Wort und Tat liegen bei Ihnen dicht beieinander, oder besser: erst einmal die Tat und dann auch das Wort darüber. Ich habe Sie schließlich selbst im Kreistag kennen gelernt und habe Sie in sehr guter Erinnerung … und zwar mit diesen positiven Eigenschaften, dass da jemand war, der viel Gutes getan hat, der viel geholfen hat, der aber auch daran interessiert war, an den begleitenden Umständen, an der politischen Gestaltung teilzuhaben.

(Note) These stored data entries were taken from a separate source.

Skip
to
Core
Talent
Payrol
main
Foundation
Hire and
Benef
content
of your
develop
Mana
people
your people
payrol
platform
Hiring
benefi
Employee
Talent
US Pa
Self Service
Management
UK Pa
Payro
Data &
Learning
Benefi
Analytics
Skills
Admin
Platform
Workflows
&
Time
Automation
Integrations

Hingabe für ein persönliches Betätigungsfeld, in dem man viel bewegt, dass ist eine richtige Bürgertugend, lieber Herr von Frantzius, und Sie haben immer auch viel Verantwortung übernommen. Ich hätte beinahe gesagt, dass auf einen Mann wie Sie der Vorsitz im Kreissportbund hinausläuft … von Mitte der neunziger Jahre an haben Sie diesem wichtigen Verband für ganze zwölf Jahre vorgestanden und viele Impulse gesetzt, in der Stärkung des Ehrenamtes und der Pflege des Vereinslebens im ganzen Landkreis Celle.

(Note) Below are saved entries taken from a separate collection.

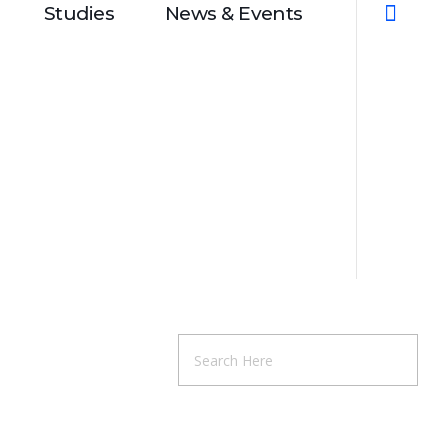
Studies
News & Events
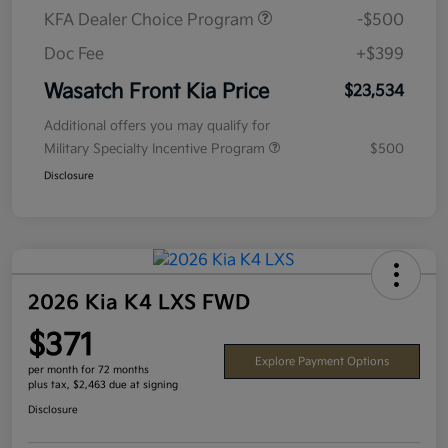
KFA Dealer Choice Program
-$500
Doc Fee
+$399
Wasatch Front Kia Price
$23,534
Additional offers you may qualify for
Military Specialty Incentive Program
$500
Disclosure
2026 Kia K4 LXS FWD
$371
Explore Payment Options
per month for 72 months
plus tax, $2,463 due at signing
Disclosure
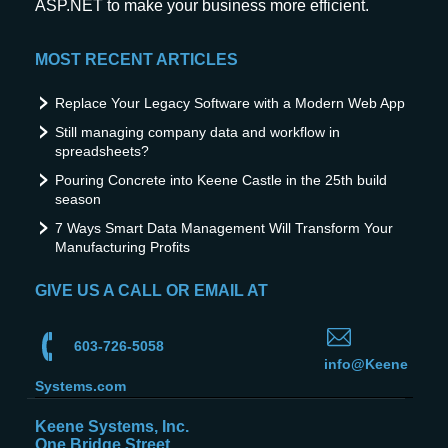
ASP.NET to make your business more efficient.
MOST RECENT ARTICLES
Replace Your Legacy Software with a Modern Web App
Still managing company data and workflow in
spreadsheets?
Pouring Concrete into Keene Castle in the 25th build
season
7 Ways Smart Data Management Will Transform Your
Manufacturing Profits
GIVE US A CALL OR EMAIL AT
603-726-5058
info@Keene
Systems.com
Keene Systems, Inc.
One Bridge Street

Diese Ausschnitte aus Ihrem sportlich-ehrenamtlichen Engagement setzen sich an vielen anderen Punkten, aber eben auch im politischen Raum fort. Der Landkreis und die Stadt Celle, die Samtgemeinde Wathlingen und die Gemeinde Nienhagen verdanken Ihnen viel, als Sportler wie als Kommunalpolitiker. Für die große Bandbreite Ihres Engagements darf ich Sie heute auszeichnen. Sie waren in so vielen verschiedenen Positionen zum Wohle des Landkreises und der Gemeinde tätig, dass ich mir fast sicher bin, dass uns darüber hinaus das ein oder andere (noch) nicht bekannt ist.

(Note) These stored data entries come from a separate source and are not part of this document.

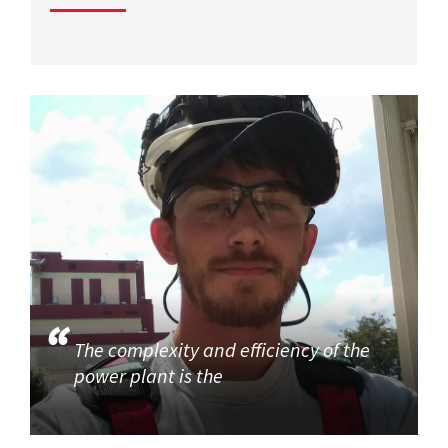
The complexity and efficiency of the
power plant is the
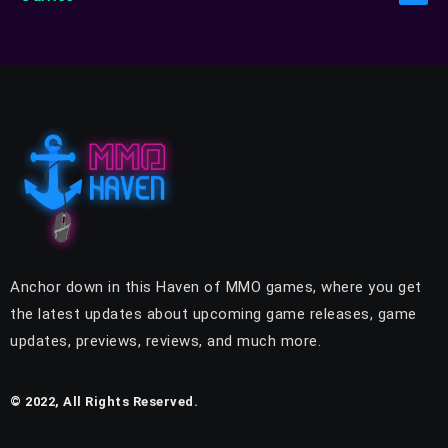
Anchor down in this Haven of MMO games, where you get
the latest updates about upcoming game releases, game
updates, previews, reviews, and much more.
© 2022, All Rights Reserved.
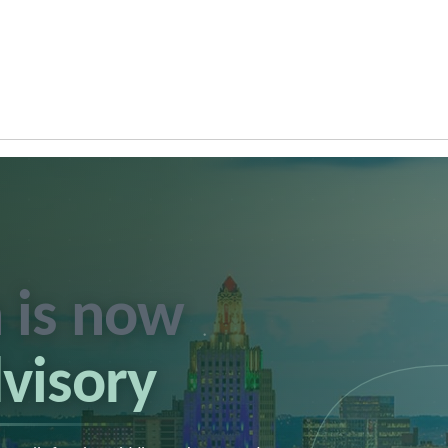
 is now
dvisory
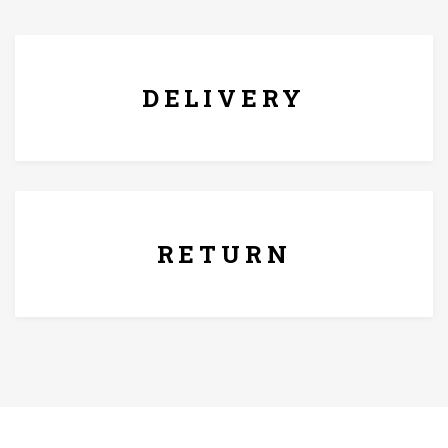
FREE* DELIVERY
DELIVERY
7 Days Replacement Policy
RETURN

Unser Land wird von so starken Menschen wie Ihnen zusammengehalten, die so viel Vorbildliches geleistet haben und auch immer noch leisten.

Aber das alles geht natürlich auch für den so aktiven Menschen nicht ohne die Unterstützung durch einen gesunden Familienverband. Ich weiß und sehe sehr genau, wie viel Zeit die Arbeit im kommunalen Ehrenamt braucht. Ihrer lieben Frau und der Familie ist daher heute auch zu danken, dass Sie das mit ermöglicht haben und Ihren Mann und Vater sicher auch an der ein oder anderen Abendstunde „frei geben“ mussten für die Ehrenämter.

Ich habe Sie seinerzeit gerne vorgeschlagen für diese Auszeichnung. Sie haben deutliche Spuren hinterlassen und die Menschen erinnern sich gerne an Ihre Arbeit. Ich möchte mich bei Ihnen damit in aller Form bedanken und wünsche Ihnen für den weiteren Lebensweg alles Gute. Auch im Namen des Bundespräsidenten darf ich Ihnen ganz ausdrücklich den Dank und die Anerkennung aussprechen für das, was Sie geleistet haben.